What to work on:
1. Return the passage from the forum thread on random number generation in D that begins at the words "ubyte[] values2;" and stops after "a pull request.", copied word for word.
2. In the forum thread on random number generation in D, what are the stated next steps for the Hash_DRBG implementation?

May 04, 2014
On 04/05/14 21:26, Joseph Rushton Wakeling via Digitalmars-d wrote:
> On 04/05/14 20:56, Nick Sabalausky via Digitalmars-d wrote:
>> So I think it's probably safe to figure this is a uniform distribution unless
>> some expert chimes in and says otherwise.
>>
>> Thanks for the help.
>
> You're very welcome.  Keep me posted on how things go with your implementation! :-)

I should also be thanking you -- this reminded me that I needed to make some key changes to my std.random2 proposal, including this stricter isUniformRNG template:
https://github.com/WebDrake/std.random2/commit/a071d8d182eb28516198bb292a0b45f86f4425fe

How does this look to people?  And would there be interest in seeing this land in the existing std.random ... ?
May 07, 2014
On 5/4/2014 3:26 PM, Joseph Rushton Wakeling via Digitalmars-d wrote:
> On 04/05/14 20:56, Nick Sabalausky via Digitalmars-d wrote:
>> So I think it's probably safe to figure this is a uniform distribution
>> unless
>> some expert chimes in and says otherwise.
>>
>> Thanks for the help.
>
> You're very welcome.  Keep me posted on how things go with your
> implementation! :-)
>

It's now implemented and working in DAuth's HEAD:

https://github.com/Abscissa/DAuth/blob/master/src/dauth/hashdrbg.d

Usage is pretty simple:

----------------------------
import std.algorithm : take;
import std.array : array;
import dauth.sha;
import dauth.hashdrbg;

HashDRBG!uint rand;

// The above is equivalent to:
// HashDRBG!(uint, SHA512, "DAuth") rand;

// Now use rand just like any other RNG in std.random:
uint[] values1 = rand.take(7).array();

// The algorithm specifically supports generating
// arbitrary lengths at once, so can also do:
HashDRBGStream!uint randStream;

ubyte[] values2;
values2.length = 42;

randStream.read(values2);
----------------------------

Next steps are to support Hash_DRBG's optional "additional input" feature, and to see about Phobos-ifying it and making a pull request.

Entries drawn from a collection:
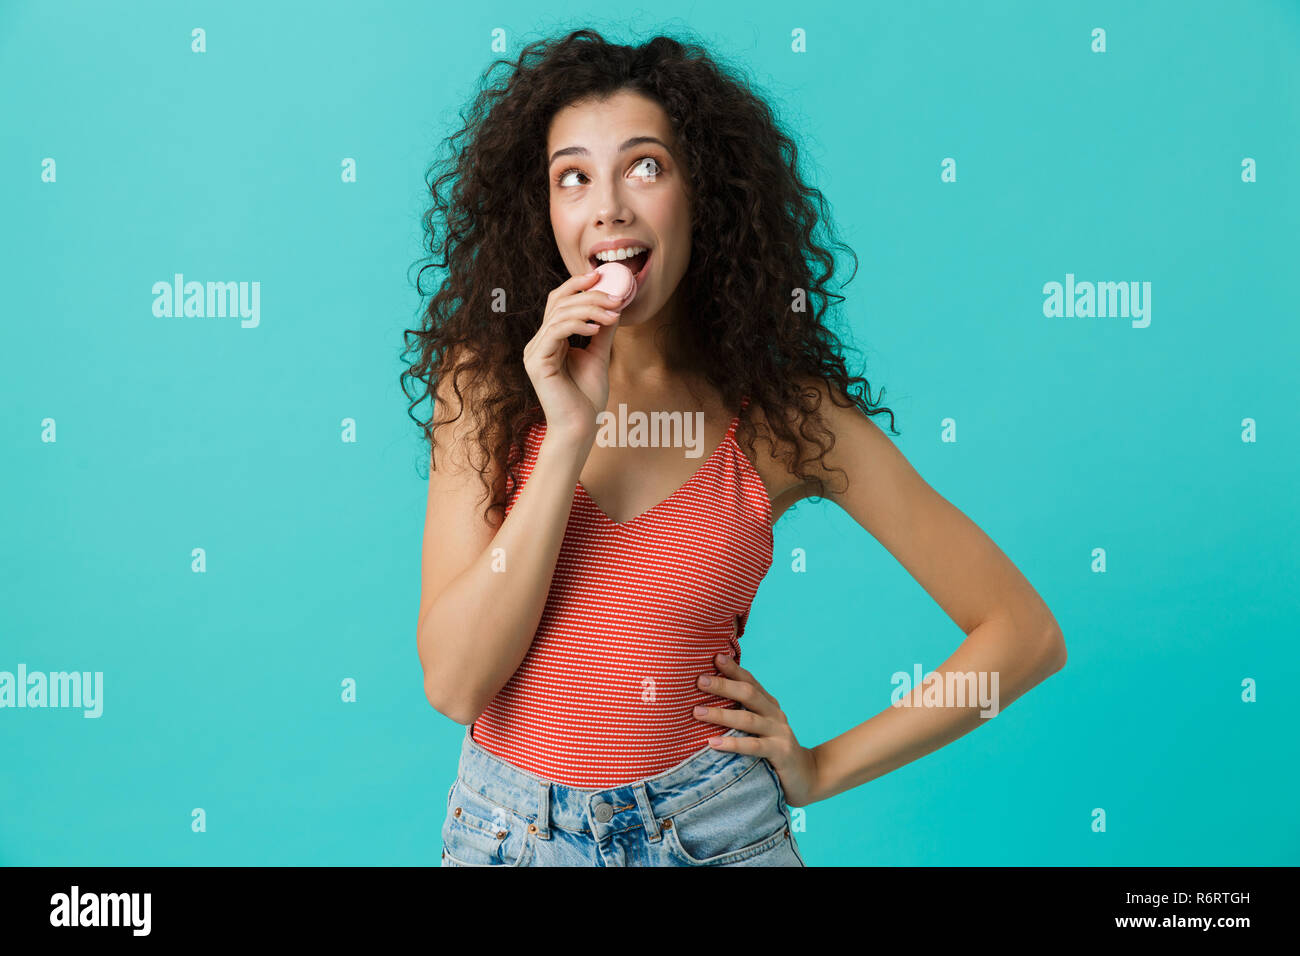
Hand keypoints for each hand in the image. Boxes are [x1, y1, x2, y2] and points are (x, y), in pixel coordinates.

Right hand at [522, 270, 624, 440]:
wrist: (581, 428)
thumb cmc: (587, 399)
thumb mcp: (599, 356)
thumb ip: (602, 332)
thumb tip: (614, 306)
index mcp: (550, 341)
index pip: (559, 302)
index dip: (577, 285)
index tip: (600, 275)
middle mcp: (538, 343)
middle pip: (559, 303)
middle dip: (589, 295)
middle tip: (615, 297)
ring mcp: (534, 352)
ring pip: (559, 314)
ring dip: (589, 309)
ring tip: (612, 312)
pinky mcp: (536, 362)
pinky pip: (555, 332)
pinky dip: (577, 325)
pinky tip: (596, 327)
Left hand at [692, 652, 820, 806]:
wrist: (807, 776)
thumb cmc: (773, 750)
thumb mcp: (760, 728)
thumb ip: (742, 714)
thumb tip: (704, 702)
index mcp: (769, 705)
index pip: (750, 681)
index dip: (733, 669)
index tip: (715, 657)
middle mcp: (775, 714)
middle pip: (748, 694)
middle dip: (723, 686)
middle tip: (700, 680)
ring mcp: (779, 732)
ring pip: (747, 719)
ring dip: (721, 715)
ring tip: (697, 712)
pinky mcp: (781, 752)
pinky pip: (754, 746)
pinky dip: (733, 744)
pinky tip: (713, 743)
--
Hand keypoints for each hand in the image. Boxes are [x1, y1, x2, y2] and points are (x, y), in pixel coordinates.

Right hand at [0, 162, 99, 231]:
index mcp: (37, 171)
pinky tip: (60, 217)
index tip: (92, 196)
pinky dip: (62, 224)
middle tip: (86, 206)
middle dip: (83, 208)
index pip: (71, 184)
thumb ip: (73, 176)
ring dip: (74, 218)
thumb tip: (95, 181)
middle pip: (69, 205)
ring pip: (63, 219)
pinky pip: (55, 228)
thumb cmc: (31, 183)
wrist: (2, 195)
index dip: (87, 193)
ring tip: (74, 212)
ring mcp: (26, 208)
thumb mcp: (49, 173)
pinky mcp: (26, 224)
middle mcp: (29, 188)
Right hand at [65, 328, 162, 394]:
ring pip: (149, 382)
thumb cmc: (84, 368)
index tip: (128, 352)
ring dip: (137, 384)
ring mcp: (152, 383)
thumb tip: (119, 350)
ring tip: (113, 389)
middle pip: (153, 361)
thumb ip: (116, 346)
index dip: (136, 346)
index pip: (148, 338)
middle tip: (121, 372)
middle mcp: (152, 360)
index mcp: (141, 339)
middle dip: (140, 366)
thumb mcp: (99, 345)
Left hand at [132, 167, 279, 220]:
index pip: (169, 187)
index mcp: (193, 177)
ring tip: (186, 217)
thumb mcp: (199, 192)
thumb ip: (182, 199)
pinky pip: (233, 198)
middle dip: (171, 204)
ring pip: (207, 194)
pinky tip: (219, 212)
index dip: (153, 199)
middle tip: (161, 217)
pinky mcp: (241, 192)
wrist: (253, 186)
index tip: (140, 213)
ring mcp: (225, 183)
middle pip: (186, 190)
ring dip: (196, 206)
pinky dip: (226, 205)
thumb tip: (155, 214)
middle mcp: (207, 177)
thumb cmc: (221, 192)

Answers:
1.
ubyte[] values2;
values2.length = 42;

randStream.read(values2);
----------------------------

Next steps are to support Hash_DRBG's optional "additional input" feature, and to see about Phobos-ifying it and making a pull request.

2. The next steps are to support Hash_DRBG's optional "additional input" feature and to see about Phobos-ifying it and making a pull request.